Por José Sócrates
Um filósofo francês pediu a uma máquina de Inteligência Artificial para traduzir para alemão e inglês um capítulo do livro que estava a escrever. O filósofo domina as duas línguas e, no passado, fez traduções para francês de Kant, Hegel, Adorno, Cassirer e por aí fora. Segundo os seus cálculos, ele próprio demoraria dois dias. A máquina demorou seis minutos: “em seis minutos o Chat GPT-4 entregou-me uma tradução de quarenta páginas que é, devo dizer, tão perfeita, inclusive nas nuances, que eu não teria uma só palavra a mudar”. Este é o novo mundo da Inteligência Artificial.
Nenhum outro tema é mais político — no sentido em que esta é uma revolução com impacto nas áreas mais sensíveis da nossa vida em comum.
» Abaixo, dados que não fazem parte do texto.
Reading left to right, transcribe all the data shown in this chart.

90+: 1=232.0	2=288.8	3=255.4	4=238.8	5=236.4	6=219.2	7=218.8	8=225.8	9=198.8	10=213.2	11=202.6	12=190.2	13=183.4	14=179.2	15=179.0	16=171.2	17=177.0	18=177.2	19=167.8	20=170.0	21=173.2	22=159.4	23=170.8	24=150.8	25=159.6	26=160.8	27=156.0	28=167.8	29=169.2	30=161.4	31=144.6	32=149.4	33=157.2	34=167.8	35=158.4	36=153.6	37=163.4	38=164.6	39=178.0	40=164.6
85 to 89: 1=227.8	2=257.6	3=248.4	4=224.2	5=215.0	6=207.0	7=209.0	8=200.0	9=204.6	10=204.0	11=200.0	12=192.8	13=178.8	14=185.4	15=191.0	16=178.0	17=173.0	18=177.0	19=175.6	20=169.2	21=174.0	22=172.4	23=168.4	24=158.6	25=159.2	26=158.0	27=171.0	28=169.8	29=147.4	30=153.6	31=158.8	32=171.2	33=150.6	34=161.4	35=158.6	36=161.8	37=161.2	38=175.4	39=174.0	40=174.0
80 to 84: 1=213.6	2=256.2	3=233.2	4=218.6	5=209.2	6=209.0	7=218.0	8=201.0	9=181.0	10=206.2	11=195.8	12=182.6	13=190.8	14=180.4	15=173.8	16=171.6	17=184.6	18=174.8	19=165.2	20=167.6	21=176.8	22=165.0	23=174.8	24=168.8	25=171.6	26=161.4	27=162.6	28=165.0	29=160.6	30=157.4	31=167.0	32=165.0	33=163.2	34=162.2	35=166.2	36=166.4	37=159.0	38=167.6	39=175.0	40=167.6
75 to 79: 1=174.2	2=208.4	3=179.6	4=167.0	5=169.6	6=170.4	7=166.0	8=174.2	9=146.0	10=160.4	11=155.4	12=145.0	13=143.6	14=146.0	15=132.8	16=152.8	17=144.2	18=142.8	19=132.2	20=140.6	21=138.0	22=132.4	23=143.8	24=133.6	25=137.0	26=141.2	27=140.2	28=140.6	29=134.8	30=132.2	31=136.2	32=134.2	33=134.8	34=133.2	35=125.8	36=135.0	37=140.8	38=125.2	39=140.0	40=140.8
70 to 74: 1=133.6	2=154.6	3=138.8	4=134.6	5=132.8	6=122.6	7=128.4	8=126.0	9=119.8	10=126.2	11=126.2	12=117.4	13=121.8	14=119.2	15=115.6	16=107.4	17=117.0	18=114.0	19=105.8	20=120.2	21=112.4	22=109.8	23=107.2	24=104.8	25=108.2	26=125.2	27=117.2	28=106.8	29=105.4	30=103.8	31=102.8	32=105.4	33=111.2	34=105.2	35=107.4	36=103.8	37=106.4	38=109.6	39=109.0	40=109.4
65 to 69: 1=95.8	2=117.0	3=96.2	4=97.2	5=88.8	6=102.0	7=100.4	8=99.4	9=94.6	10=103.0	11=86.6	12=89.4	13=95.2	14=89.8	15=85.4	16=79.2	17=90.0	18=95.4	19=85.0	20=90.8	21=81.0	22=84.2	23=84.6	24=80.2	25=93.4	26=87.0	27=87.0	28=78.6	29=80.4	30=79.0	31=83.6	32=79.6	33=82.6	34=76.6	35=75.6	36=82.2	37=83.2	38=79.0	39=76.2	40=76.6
As máquinas de inteligência generativa, as LLM (large language models), são agora capazes de escrever, de ler e de criar textos e imagens que nos deixam sem palavras. Digamo-lo sem receio — são mais inteligentes do que nós. E o que é espantoso nesta mudança é a aceleração, por um lado, e o conteúdo, por outro.
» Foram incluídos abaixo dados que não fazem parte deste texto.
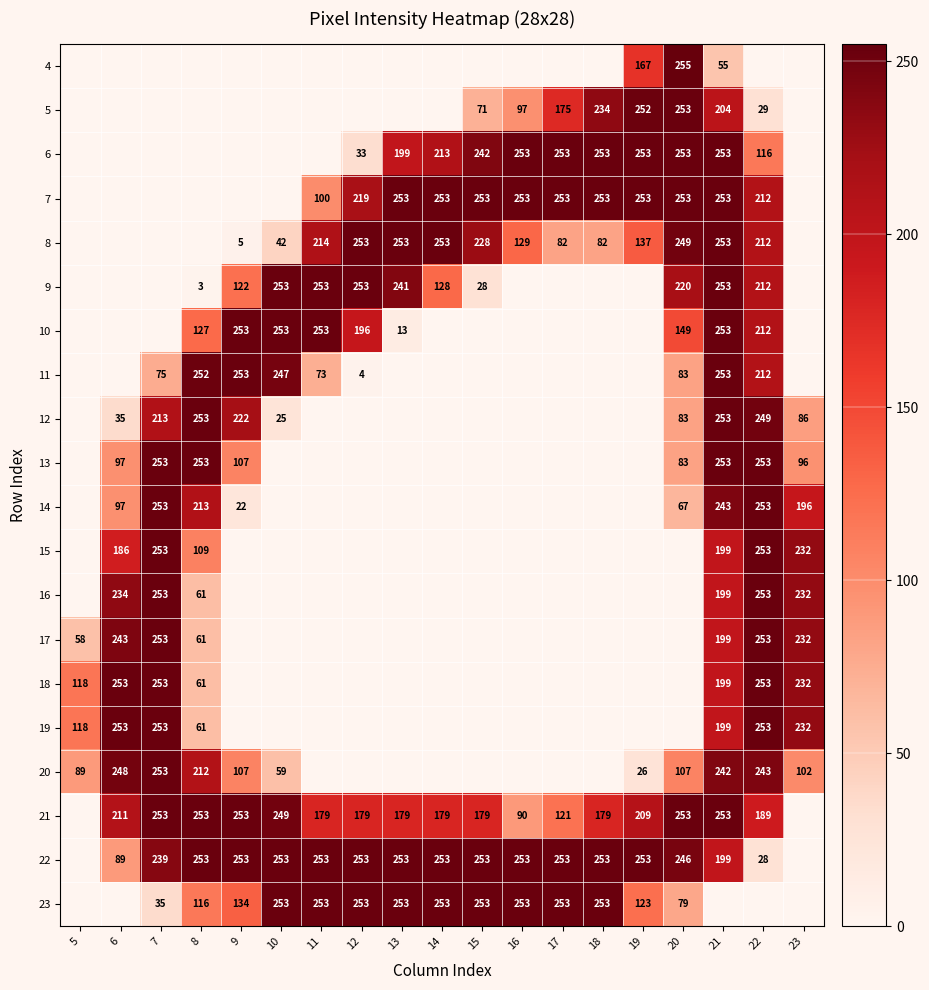

Is the value of 9 at 8 greater than the value of 10 at 8?

No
O ritmo de aprendizagem das máquinas é assombroso, sem esquecer que estamos ainda no início. E para que se compreenda bem o problema é necessário identificar a substância da mudança em curso: a Inteligência Artificial ocupa-se daquelas missões que sempre consideramos especificamente humanas e que nos distinguem dos animais — as tarefas criativas em ciência, arte e literatura. Um exemplo: uma jovem escritora (?) ganhou no ano passado um prestigiado prêmio literário no Japão com um romance que, acabou por confessar, foi escrito, em grande parte, por uma máquina de Inteligência Artificial.
Já vai sendo tempo de nos afastarmos dos nossos preconceitos que consideram a atividade intelectual demasiado “humana” ou demasiado “sensível” para ser substituída por máquinas. As chamadas “alucinações” das primeiras máquinas de Inteligência Artificial — erros e invenções, algumas tão cômicas que nos faziam rir — permitiram-nos sustentar este ponto de vista e dormir descansados. Tudo isso foi corrigido em dois ou três anos. As novas máquinas já não cometem esses erros.
Por mais assustadoras e extraordinárias que nos pareçam, estas perguntas são absolutamente legítimas. Não as colocar revela, isso, sim, falta de conhecimento e de lucidez perante o que está a acontecer. Todavia, perante a multiplicidade de questões que a inteligência artificial hoje levanta à vida em sociedade, não devemos perder de vista a questão política central. Ela é a seguinte: devemos fazer uma pausa no seu desenvolvimento para regular a sua utilização, ou devemos, pelo contrário, acelerar e progredir de modo, por exemplo, a combater o cancro, salvar vidas e evitar sofrimentos desnecessários?
Os que pedem uma moratória invocam os múltiplos riscos, os que pedem uma aceleração invocam as óbvias vantagens. Também aqui parece ressurgir a tradicional dicotomia entre apocalípticos e conformados, entre os que gritam ao perigo e os que nele se integram sem dificuldade. Mas, por favor, não esquecer: as questões políticas são questões de poder — de poder econômico no interior das nações e de poder político na competição entre as nações. Como anteriormente no domínio espacial, a inteligência artificial transformou-se numa disputa de poder e prestígio. Ninguém quer parar para pensar. Ninguém.